Data storage

Fluent is architectured to securely query your data warehouse whilst protecting your data security.

When you ask Fluent a question, it first reads the schema of your database, then sends portions (along with other metadata) to a variety of OpenAI models to generate a SQL query. This query is executed against your database and the results are streamed to a storage location. The results are stored as a CSV.

This storage location can either be an S3 bucket (or equivalent i.e. GCP bucket) that we provide, or you can bring your own storage bucket and then query results will be streamed straight to your storage. This means that we will never store any of your data.

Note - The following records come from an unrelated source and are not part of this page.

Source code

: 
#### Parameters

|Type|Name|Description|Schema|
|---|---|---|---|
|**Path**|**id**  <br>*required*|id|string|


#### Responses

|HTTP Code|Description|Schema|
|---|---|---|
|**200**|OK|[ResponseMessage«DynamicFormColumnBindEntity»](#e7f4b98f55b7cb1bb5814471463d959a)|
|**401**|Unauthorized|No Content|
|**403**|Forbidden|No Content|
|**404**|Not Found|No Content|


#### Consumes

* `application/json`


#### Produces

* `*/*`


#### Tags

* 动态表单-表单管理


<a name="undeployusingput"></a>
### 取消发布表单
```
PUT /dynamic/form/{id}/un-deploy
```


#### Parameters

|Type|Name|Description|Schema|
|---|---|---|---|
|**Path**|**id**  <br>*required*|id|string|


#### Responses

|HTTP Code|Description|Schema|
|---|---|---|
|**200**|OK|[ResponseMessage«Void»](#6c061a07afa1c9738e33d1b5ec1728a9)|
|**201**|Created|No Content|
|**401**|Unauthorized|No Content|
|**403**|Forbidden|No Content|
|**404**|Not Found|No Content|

This diagram explains how Fluent stores and accesses data if you connect your own bucket:

Fluent Architecture

What happens then when you ask a question

  1. Your question gets sent from your Fluent client on your machine to Fluent backend.
  2. Fluent then requests and receives relevant metadata from your data source i.e. table names, column names, the type of data in columns.
  3. Fluent sends this metadata along with examples of previous queries to a variety of fine-tuned OpenAI models. At this point, some actual data may get sent to OpenAI in two places:This data is never stored.
    1. Fluent can check the possible values in a column and if there are less than 100 these will be sent to OpenAI. The reason for this is so that Fluent can make simple corrections. For instance, if you have a table of cars which all have a colour RED, BLUE, or GREEN and you ask “how many green cars are there” then Fluent needs to be able to correct green to GREEN.
    2. When Fluent generates a potential SQL query it sends the first row of the results to OpenAI. This is so that it can determine the appropriate data types.
  4. Fluent receives the generated SQL, relevant questions, etc.
  5. Fluent sends this SQL to your data source which then executes it.
  6. The results of this query are streamed to a CSV-like file which is created in a storage bucket. In the diagram above, the storage bucket is sitting in your infrastructure, but if you don’t want to provide a bucket then we’ll use our own which will sit in our infrastructure.
  7. Your Fluent client requests the results of the query, which are then supplied to your machine.